Soy-Sesame Kale

  • dory92064 Posted: 03/24/10
    Worthy of a Special Occasion

    Used Swiss Chard instead of Kale and it tasted great -- nice change of flavor for chard/kale/mustard greens, etc. Would be an excellent side for Asian-theme meal. Will make again.

  • bariolio Posted: 07/30/09
    Worthy of a Special Occasion

    I used "regular" kale from the grocery. Strip the tough stems, chop coursely and cook for 3 minutes in a big pot of boiling water. Drain and plunge colander in ice water. Then roll the kale in clean towels to dry well. Proceed with the rest of the recipe. I also added 2T toasted sesame seeds when done.

  • MarshaK Posted: 03/30/09
    Worthy of a Special Occasion

    The community grocery does not carry the kale specified in the recipe so I had to buy "regular kale". The results: The recipe is very tasty, but the kale was very tough. Next time I will pre-boil the kale to tenderness, drain, mix with the other ingredients. BTW, I doubled the ginger.

  • cjmelt76 Posted: 10/17/09
    Worthy of a Special Occasion

    Dinosaur kale was not available, so we used fresh mustard greens from the garden.
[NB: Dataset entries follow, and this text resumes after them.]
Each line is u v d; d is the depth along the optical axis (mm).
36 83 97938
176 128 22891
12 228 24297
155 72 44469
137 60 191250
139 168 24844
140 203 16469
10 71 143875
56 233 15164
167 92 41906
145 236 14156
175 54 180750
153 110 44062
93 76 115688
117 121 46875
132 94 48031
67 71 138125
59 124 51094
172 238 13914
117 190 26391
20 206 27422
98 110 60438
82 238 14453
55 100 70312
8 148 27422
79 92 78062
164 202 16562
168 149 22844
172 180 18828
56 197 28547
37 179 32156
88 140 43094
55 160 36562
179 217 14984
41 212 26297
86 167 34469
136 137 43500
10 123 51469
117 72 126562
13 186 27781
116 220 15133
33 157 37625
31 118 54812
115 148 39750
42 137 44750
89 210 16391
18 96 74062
Made a great side dish with grilled teriyaki glazed salmon.

  • radamscooks Posted: 05/23/09
    Worthy of a Special Occasion

    This recipe has it all...quick, easy and very tasty. My family wanted to try kale for the first time, I found this recipe and "the rest is history"..they loved it!

  • GayleR Posted: 06/12/11
    Worthy of a Special Occasion

    I used regular kale from the grocery store, supplemented with odds and ends of our garden greens (romaine, beet, chinese cabbage). The flavor was decent but the kale was really tough. I wish I'd read others' reviews before making this.